**YOUR GOAL**
Only these lines of the data below are wanted: the one with "white sofa [96,131,669,402]", the one with "red teapot [695,132,722,167]", and any lines between them, each repeated exactly.

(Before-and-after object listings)

_____

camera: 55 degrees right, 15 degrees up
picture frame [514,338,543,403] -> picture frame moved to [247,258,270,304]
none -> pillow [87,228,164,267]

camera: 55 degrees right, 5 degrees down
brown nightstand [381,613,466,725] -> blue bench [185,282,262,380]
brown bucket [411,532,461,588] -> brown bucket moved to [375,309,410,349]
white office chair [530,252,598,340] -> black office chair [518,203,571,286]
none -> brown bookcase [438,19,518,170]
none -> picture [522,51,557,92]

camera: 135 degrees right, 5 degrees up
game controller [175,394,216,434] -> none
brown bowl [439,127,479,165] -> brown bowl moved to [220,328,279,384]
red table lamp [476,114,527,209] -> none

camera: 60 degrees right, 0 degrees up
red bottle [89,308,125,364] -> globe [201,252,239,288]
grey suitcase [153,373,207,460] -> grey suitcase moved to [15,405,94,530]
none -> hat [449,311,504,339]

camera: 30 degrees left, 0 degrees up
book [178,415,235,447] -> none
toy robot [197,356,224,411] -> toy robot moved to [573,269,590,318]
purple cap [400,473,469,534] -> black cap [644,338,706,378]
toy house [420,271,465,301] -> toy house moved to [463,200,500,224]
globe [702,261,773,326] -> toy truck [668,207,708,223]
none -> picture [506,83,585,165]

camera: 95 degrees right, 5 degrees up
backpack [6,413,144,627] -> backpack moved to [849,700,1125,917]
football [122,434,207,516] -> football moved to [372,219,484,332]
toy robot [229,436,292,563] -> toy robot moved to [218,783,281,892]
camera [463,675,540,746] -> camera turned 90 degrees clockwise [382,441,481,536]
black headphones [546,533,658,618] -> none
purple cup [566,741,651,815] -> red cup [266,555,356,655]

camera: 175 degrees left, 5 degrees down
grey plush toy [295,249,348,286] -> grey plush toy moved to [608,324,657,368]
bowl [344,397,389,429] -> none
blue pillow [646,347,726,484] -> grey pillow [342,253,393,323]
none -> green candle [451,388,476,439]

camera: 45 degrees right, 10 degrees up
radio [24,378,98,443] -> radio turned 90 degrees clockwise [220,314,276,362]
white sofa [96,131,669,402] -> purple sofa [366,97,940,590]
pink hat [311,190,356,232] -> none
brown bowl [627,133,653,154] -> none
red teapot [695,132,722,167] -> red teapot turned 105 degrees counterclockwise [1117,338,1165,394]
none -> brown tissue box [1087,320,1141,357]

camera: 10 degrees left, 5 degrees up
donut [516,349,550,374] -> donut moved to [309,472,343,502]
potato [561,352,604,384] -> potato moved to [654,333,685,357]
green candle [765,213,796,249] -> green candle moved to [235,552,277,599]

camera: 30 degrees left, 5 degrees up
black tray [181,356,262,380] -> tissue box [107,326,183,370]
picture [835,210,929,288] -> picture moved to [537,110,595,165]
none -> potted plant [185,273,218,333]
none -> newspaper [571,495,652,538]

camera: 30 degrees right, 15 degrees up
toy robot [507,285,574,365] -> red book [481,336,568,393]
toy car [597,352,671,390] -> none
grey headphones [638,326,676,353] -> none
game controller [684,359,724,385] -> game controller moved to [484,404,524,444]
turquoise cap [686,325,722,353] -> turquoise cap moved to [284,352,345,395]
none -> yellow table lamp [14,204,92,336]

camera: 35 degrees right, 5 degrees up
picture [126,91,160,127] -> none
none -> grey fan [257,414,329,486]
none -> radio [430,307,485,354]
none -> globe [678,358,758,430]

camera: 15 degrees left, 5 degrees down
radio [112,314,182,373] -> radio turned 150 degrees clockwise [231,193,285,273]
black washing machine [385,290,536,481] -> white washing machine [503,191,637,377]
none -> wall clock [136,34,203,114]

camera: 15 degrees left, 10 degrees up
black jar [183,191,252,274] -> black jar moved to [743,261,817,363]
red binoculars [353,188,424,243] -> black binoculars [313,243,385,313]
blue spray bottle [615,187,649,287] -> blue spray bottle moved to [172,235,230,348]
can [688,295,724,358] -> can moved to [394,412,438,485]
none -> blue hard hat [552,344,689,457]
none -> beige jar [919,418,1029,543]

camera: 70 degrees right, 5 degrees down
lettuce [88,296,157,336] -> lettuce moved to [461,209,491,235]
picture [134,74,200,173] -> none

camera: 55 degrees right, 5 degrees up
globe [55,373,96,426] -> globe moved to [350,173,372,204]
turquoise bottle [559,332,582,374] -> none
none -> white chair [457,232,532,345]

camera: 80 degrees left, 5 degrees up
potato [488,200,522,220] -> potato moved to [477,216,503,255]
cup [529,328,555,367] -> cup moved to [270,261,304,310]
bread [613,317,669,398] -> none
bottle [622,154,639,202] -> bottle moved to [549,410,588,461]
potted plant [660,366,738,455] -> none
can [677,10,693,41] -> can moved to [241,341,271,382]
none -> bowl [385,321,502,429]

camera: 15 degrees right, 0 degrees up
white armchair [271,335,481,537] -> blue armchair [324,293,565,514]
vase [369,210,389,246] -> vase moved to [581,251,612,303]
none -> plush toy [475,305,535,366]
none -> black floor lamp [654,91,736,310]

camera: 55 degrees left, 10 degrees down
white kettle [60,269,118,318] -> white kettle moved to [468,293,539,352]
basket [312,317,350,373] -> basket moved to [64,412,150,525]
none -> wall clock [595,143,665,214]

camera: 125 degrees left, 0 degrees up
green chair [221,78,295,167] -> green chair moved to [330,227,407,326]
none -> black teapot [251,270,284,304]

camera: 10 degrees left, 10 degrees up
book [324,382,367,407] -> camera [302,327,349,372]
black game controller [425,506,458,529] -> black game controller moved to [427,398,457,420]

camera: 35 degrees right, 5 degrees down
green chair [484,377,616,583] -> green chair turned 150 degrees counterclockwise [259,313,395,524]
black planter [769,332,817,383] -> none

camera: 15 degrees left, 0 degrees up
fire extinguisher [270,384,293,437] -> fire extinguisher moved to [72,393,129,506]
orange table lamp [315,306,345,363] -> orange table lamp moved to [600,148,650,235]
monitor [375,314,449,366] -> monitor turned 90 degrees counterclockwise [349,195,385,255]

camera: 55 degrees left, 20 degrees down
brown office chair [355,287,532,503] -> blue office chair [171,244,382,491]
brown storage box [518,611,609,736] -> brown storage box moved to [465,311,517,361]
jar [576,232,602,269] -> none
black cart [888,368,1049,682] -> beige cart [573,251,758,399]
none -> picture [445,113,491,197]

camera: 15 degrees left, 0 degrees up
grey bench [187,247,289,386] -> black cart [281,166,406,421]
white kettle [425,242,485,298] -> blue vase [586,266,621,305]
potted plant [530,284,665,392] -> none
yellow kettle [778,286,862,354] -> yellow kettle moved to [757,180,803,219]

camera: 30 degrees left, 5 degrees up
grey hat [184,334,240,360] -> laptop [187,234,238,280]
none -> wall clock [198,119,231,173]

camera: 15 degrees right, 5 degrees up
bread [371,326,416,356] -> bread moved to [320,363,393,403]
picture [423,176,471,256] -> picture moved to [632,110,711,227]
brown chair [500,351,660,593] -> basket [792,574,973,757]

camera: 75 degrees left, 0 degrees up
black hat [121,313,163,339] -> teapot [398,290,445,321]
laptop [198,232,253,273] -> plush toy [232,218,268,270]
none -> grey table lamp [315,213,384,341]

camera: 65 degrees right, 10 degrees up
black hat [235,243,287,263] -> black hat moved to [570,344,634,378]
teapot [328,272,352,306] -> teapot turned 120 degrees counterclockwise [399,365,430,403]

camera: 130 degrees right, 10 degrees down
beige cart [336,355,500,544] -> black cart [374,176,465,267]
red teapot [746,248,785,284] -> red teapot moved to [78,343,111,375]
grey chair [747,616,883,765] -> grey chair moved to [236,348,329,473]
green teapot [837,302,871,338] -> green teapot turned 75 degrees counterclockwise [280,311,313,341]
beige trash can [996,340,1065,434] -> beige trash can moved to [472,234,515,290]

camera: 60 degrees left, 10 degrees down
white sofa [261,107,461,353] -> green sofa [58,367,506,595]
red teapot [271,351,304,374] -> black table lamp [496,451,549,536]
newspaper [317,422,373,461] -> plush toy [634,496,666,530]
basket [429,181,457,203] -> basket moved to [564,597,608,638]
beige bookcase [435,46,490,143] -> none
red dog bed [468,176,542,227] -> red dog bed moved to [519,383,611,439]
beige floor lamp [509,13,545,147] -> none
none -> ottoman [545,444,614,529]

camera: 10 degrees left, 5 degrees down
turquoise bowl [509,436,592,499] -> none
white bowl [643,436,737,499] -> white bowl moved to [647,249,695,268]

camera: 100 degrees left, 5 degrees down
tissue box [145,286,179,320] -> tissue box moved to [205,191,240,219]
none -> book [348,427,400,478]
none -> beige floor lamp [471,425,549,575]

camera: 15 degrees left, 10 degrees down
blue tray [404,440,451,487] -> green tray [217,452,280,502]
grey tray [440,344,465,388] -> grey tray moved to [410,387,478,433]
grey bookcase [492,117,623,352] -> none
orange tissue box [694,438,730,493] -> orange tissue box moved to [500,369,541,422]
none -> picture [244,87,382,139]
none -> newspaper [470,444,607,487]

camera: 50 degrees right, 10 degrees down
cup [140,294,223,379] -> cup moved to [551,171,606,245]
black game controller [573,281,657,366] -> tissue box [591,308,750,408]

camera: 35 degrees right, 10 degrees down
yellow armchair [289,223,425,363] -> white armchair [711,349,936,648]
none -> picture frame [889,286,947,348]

_____

**SOLUTION FOR THIS TASK**
white sofa [96,131,669,402] -> purple sofa [366,97,940,590]
pink hat [311,190,356,232] -> none
brown bowl [627,133,653,154] -> none
red teapot [695,132,722,167] -> red teapot turned 105 degrees counterclockwise [1117,338,1165,394]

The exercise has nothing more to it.